We then wandered round through various talks and workshops. The man presenting "A Year at Glyndebourne" was extremely gripping - I never knew how much actually goes on in putting on an opera festival, and he was also wonderfully gossipy about which directors hated each other and the traumas of singing in Czech. This last gem concerned the Glyndebourne production some years ago of "The Makropoulos Case" where the amazing Anja Silja took the title role and gave a bravura performance every single time. And we know because we saw it twice and she was incredible. Apparently, at the dress rehearsal, everyone was weeping with joy because she was so very, very good - EXCEPT for the musicology and language coaches who were weeping because, even though it was marvellous, she wasn't actually ... um ... singing in anything remotely resembling Czech. Well, Czech is difficult at the best of time, m'dears, let alone having to put it to notes! The solution they came up with - apart from an intensive day's extra coaching - was to put post-it notes on all the props so Ms Silja could look dramatic and do her singing stuff whilst staring intently at yellow pieces of paper. And we, the audience, didn't have a clue - I just thought she was being incredibly focused.
The props and wig department tours were much more interesting than I'd expected too. Apparently, they like to use real human hair but the market is shrinking as Eastern Europeans become richer and don't need to sell their assets. At least not in that way. Hmm, perhaps some bright young and dodgy entrepreneur can leap in and create a hair-trafficking trade? It could do well. The props man is also fighting a determined battle with the director of this year's "Poppea" who wants a luxurious bath to roll out onto the stage and then fill up with water from the taps. Tricky to know where to put the pipes without the audience seeing them for sure.
And, amazingly, this summer's new commissioned opera, "Of Love and Other Demons", hasn't quite been finished yet. Though the composer does at least know how long it will be. Phew, that's a relief then. Everything is indeed done by smoke and mirrors here in the world of drama and song. And that's on a good day ...
So, we are now the behind-the-scenes opera experts - and I feel a crime novel set in an opera house coming on. No! No! Get back! Ye gods, some ideas are best left rotting in their own juice, I promise you.
Meanwhile back on the ranch, I rush to buy the Surrey Advertiser to see if I'm in it. Am I heck!
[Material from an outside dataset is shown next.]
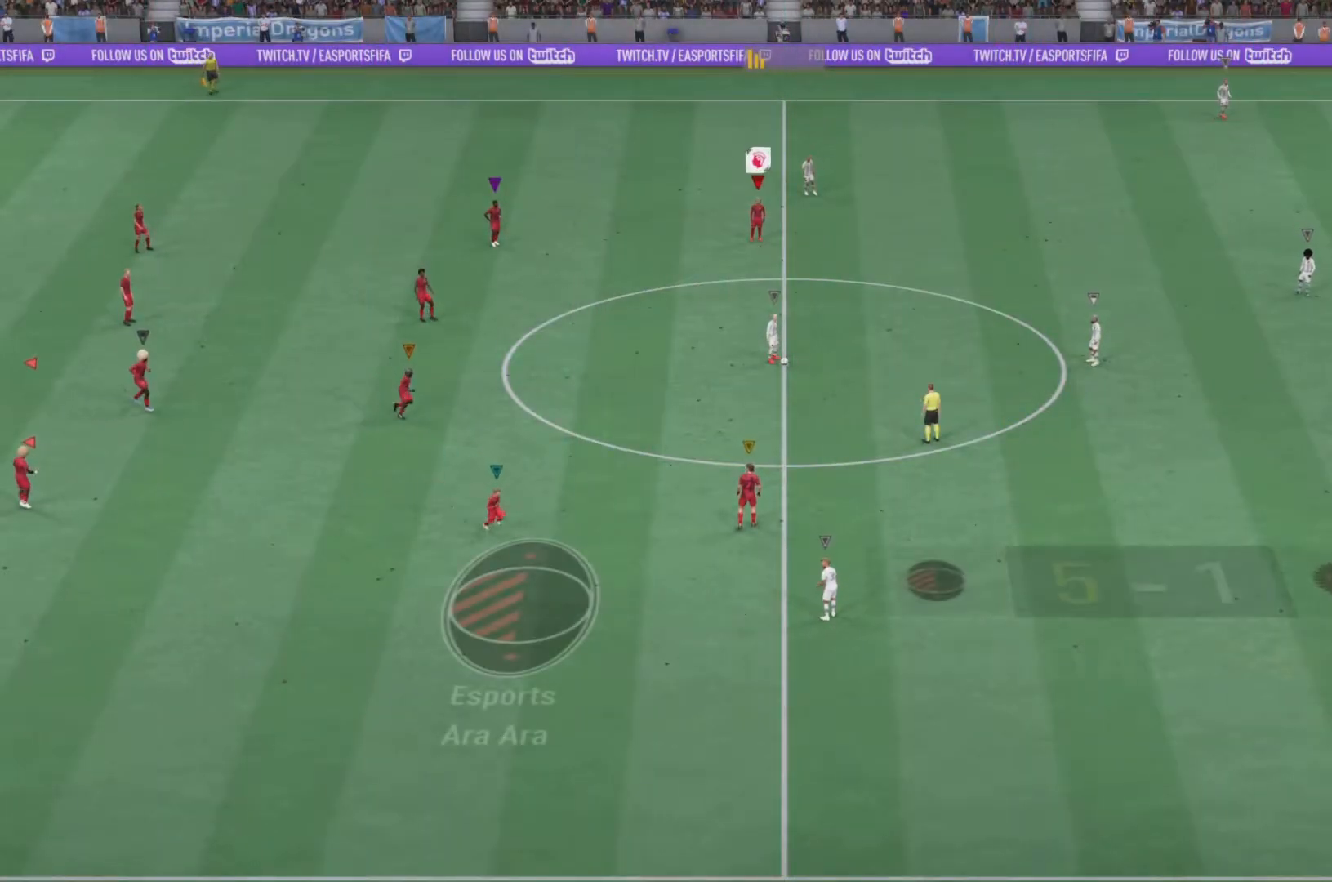
{"buttons": [], "left_stick": "right", "right_stick": "center", "events": []}
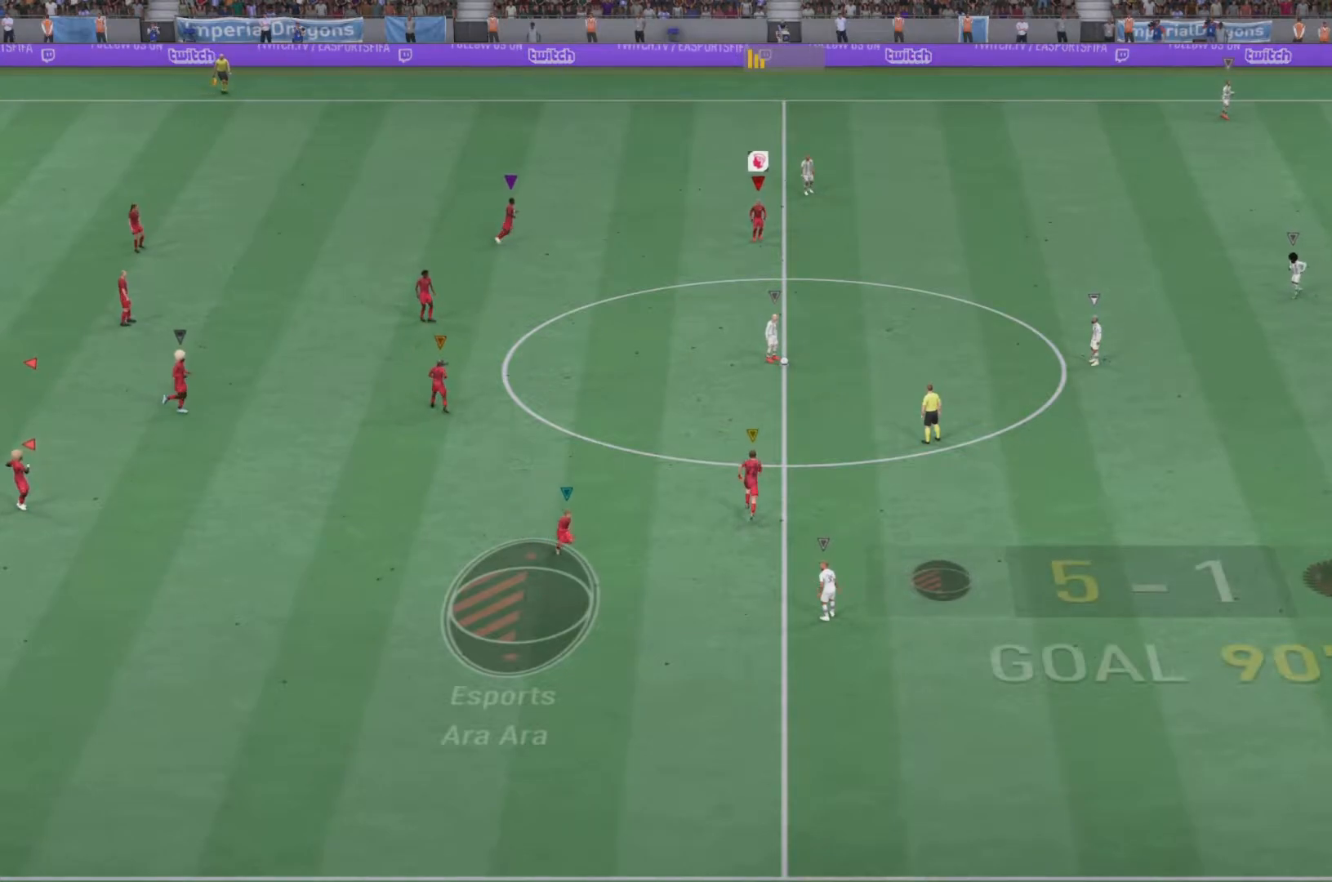
{"buttons": [], "left_stick": "down-right", "right_stick": "center", "events": [[317, "left_stick", "down-right"]]}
Damn and blast it, I've been spiked again, Carruthers!! Oh the shame and trauma of it - somebody pass me a gin and let me weep ...
Tonight, I'm thinking (hell, it's the thought that counts) about doing the cleaning, and I'm hoping to edit more of Darshan for Goldenford too. And I've just finished Margaret Gill's young adult novel, Narwhal. I really enjoyed it - the main character, Gray, is very strong indeed and I loved him right from the start. A very nice mix of adventure, mystery and the supernatural, and recommended for the young adults in your family. Or anywhere else really.